* Prompt: What is the number of lines in the records below holding the string "Genomics"? Reply with it and nothing else.

* Information given:

+ + +

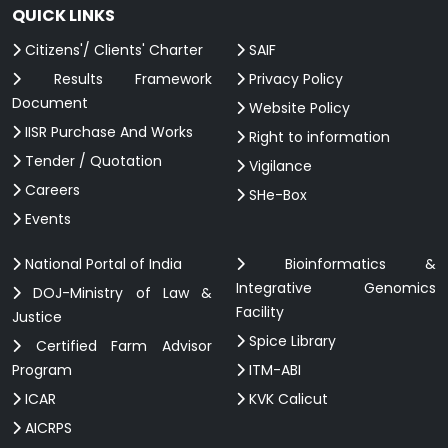
QUICK LINKS
Citizens'/ Clients' Charter
SAIF
Results Framework
Privacy Policy
Document
Website Policy
IISR Purchase And Works
Right to information
Tender / Quotation
Vigilance
Careers
SHe-Box
Events
National Portal of India
Bioinformatics &
Integrative Genomics
DOJ-Ministry of Law &
Facility
Justice
Spice Library
Certified Farm Advisor
Program
ITM-ABI
ICAR
KVK Calicut
AICRPS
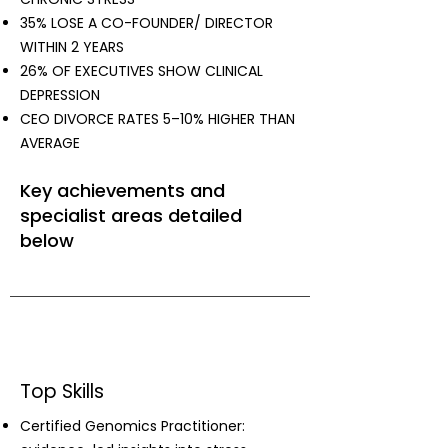
35% LOSE A CO-FOUNDER/ DIRECTOR
WITHIN 2 YEARS
26% OF EXECUTIVES SHOW CLINICAL
DEPRESSION
CEO DIVORCE RATES 5–10% HIGHER THAN
AVERAGE
Key achievements and
specialist areas detailed
below
Top Skills
Certified Genomics Practitioner:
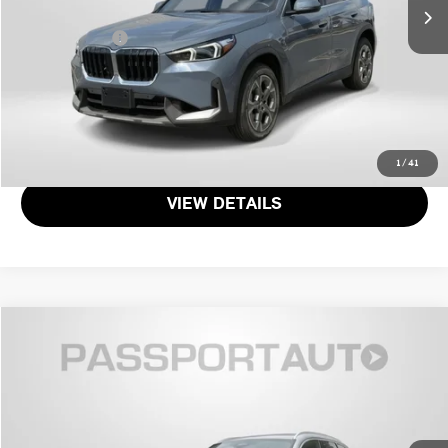
Dealer Processing Charge (not required by law):
+$800
Total Sales Price:
$32,349
CALL US
GET MORE DETAILS
1
/
41
VIEW DETAILS
$32,103
2023 BMW X1 XDRIVE28I
TOTAL SALES PRICE
Genesis of Suitland
VIN:
WBX73EF07P5W53080
Stock:
GW53080X
Less
Passport One Price:
$31,303
13,877 mi
Ext.
Int.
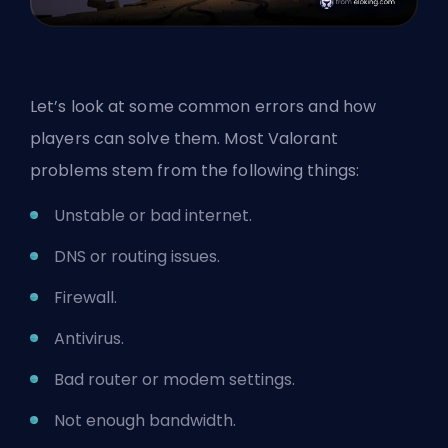
Let’s look at some common errors and how
players can solve them. Most Valorant
problems stem from the following things:
Unstable or bad internet.
DNS or routing issues.
Firewall.
Antivirus.
Bad router or modem settings.
Not enough bandwidth.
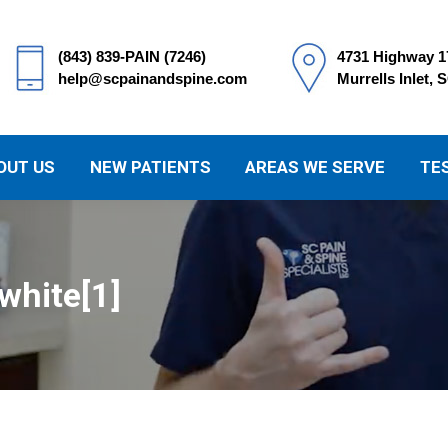
(843) 839-PAIN (7246)
4731 Highway 1
help@scpainandspine.com
Murrells Inlet, 
OUT US
NEW PATIENTS
AREAS WE SERVE
TE
white[1]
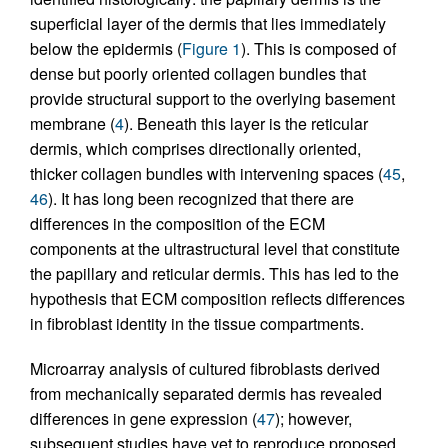
superficial layer of the dermis that lies immediately
below the epidermis (
Figure 1
). This is composed of
dense but poorly oriented collagen bundles that
provide structural support to the overlying basement
membrane (
4
). Beneath this layer is the reticular
dermis, which comprises directionally oriented,
thicker collagen bundles with intervening spaces (
45
,
46
). It has long been recognized that there are
differences in the composition of the ECM
components at the ultrastructural level that constitute
the papillary and reticular dermis. This has led to the
hypothesis that ECM composition reflects differences
in fibroblast identity in the tissue compartments.
Microarray analysis of cultured fibroblasts derived
from mechanically separated dermis has revealed
differences in gene expression (
47
); however,
subsequent studies have yet to reproduce proposed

+ + +

* Exercise solution: 2